Sarjana Intern Data Engineer Tiket.com

Rampung sudah agenda intern alias kerja praktik saya sebagai Data Engineer di Tiket.com sejak tanggal 2 Agustus kemarin. Periode intern saya selama 40 hari alias 8 minggu alias 2 bulan.

Tentang proses rekrutmen buat internship di Tiket.com sudah saya tulis di KAPE: Siapa Tau Rezeki Kan.

Keseharian didokumentasikan di thread Twitter karena saya anaknya pelupa. Daripada ada yang skip di tulisan ini kan.




Data Rangers: Data Team at Tiket.com

Tim data di Tiket.com terdiri dari tiga role utama. Data Engineer (DE), Data Scientist (DS), dan Business Intelligence Engineer (BI). Tim data Tiket.com hanya ada di kantor Jakarta. Sebelum pindah, saya ngantornya di Grha Niaga Thamrin (GNT), tapi sekarang Data Rangers pindah ke Menara BCA Grand Indonesia. Tech team yang terpisah dari tech team yang lain. Orang-orang tech lain tetep kerja di GNT, cuma orang data doang yang pindah. Saya seneng-seneng aja sih soalnya Menara BCA lebih keren aja gitu. Hahaha.

Ketiga role tadi ngapain aja? DE yang menyiapkan data. DS yang membuat modelnya. BI yang menyiapkan tampilannya. Kurang lebih seperti itu. Kata senior saya pas magang, kalau pakai analogi, pekerjaan di tim data ini seperti kegiatan memasak. DE itu yang bertugas menyiapkan bahan-bahan masakannya. DS yang bertugas untuk membuat resepnya. Dan terakhir, BI bertugas untuk plating-nya. Analogi ini bakal membantu untuk memahami kenapa DE merupakan role paling krusial.


Data Engineer: What, Why, How

Apa itu Data Engineer? Data Engineer adalah insinyur (wkwk) yang tugasnya menyiapkan data biar siap dipakai sama pengguna yang berkepentingan. Pengguna yang berkepentingan ini bisa dari DS, BI, atau dari tim lain. Biasanya kalau orang yang nanya punya background IT saya lanjutin dengan contoh. Jadi gini kalimat pamungkasnya, "Tau MySQL, PostgreSQL, dan database (DB) lainnya kan? Nah, dari DB-DB atau sumber-sumber data yang bermacam-macam itu Data Engineer yang mengolahnya, lalu masukin ke satu platform, dalam hal ini pakainya Google BigQuery (BQ), terus orang-orang yang perlu tinggal pakai deh lewat BQ. ETL (extract, transform, loading) cuy, ETL pokoknya mah." Biasanya langsung manggut-manggut. Lebih ruwet kalau yang nanya nggak ada background IT sama sekali, contohnya ya keluarga saya. Pas saya ditanya, kerjaannya ngapain sih? Jawab saya, "Pokoknya mengolah data dari berbagai sumber, dijadiin satu biar siap pakai." Saya yakin 100% mereka nggak mudeng dan nggak bisa relate. Dan mungkin berpikir oh gitu aja kerjanya. Ya wajar sih, soalnya saya dulu juga gitu sebelum jadi Data Engineer beneran di Tiket.com.

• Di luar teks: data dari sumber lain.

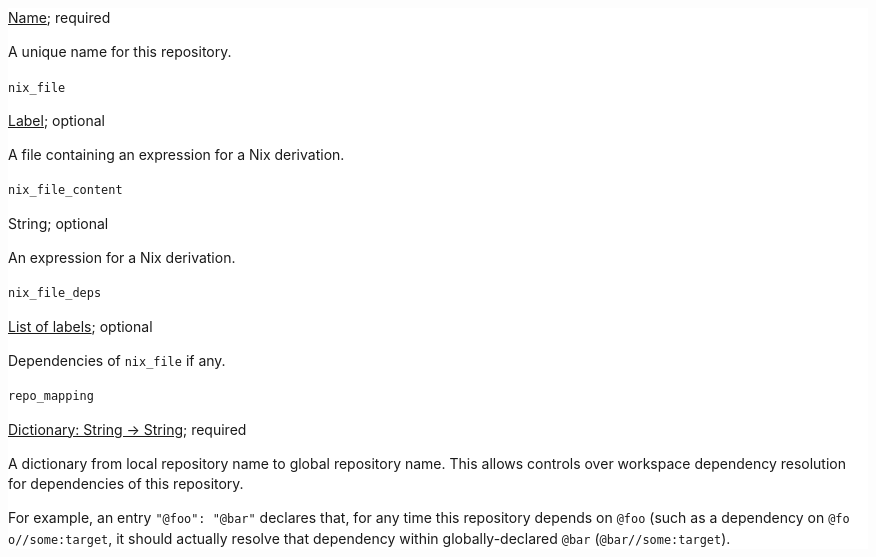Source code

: <a href="https://bazel.build/docs/build-ref.html#name">Name</a>; required

<p>

A unique name for this repository.

</p>
</td>
</tr>
<tr id="nixpkgs_local_repository-nix_file">
<td><code>nix_file</code></td>
<td>

<a href="https://bazel.build/docs/build-ref.html#labels">Label</a>; optional

<p>

A file containing an expression for a Nix derivation.

</p>
</td>
</tr>
<tr id="nixpkgs_local_repository-nix_file_content">
<td><code>nix_file_content</code></td>
<td>

String; optional

<p>

An expression for a Nix derivation.

</p>
</td>
</tr>
<tr id="nixpkgs_local_repository-nix_file_deps">
<td><code>nix_file_deps</code></td>
<td>

<a href="https://bazel.build/docs/build-ref.html#labels">List of labels</a>; optional

<p>

Dependencies of `nix_file` if any.

</p>
</td>
</tr>
<tr id="nixpkgs_local_repository-repo_mapping">
<td><code>repo_mapping</code></td>
<td>

<a href="https://bazel.build/docs/skylark/lib/dict.html">Dictionary: String -> String</a>; required

<p>

A dictionary from local repository name to global repository name. This allows controls over workspace dependency resolution for dependencies of this repository.<p>For example, an entry `"@foo": "@bar"` declares that, for any time this repository depends on `@foo` (such as a dependency on `@foo//some:target`, it should actually resolve that dependency within globally-declared `@bar` (`@bar//some:target`).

Sebelum magang, anggapan saya terhadap DE.

"Eh apaan sih, nyiapin data doang kan."

Pas udah magang.

"Oh ternyata nggak 'gitu doang' ya."

??

Sebenarnya di DE sendiri dibagi jadi tiga. DE Core, Data Platform, sama Machine Learning (ML) Engineer. DE Core ya udah lah ya, DE yang sesungguhnya. Data Platform yang saat ini membangun platform khusus namanya Mercury buat memudahkan pengguna data. Kalau ML Engineer ini DE khusus buat memenuhi kebutuhan para DS. Saya termasuk ke DE Core.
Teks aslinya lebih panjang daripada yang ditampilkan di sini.